BEGIN Given information

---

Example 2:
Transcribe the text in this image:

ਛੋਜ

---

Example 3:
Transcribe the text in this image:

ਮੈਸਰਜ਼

END Given information

# To do
Every entry is to be copied exactly, with none omitted.

# Solved exercise
---

Example 2:
Transcribe the text in this image:

ਛੋਜ

---

Example 3:
Transcribe the text in this image:

ਮੈਸਰਜ਼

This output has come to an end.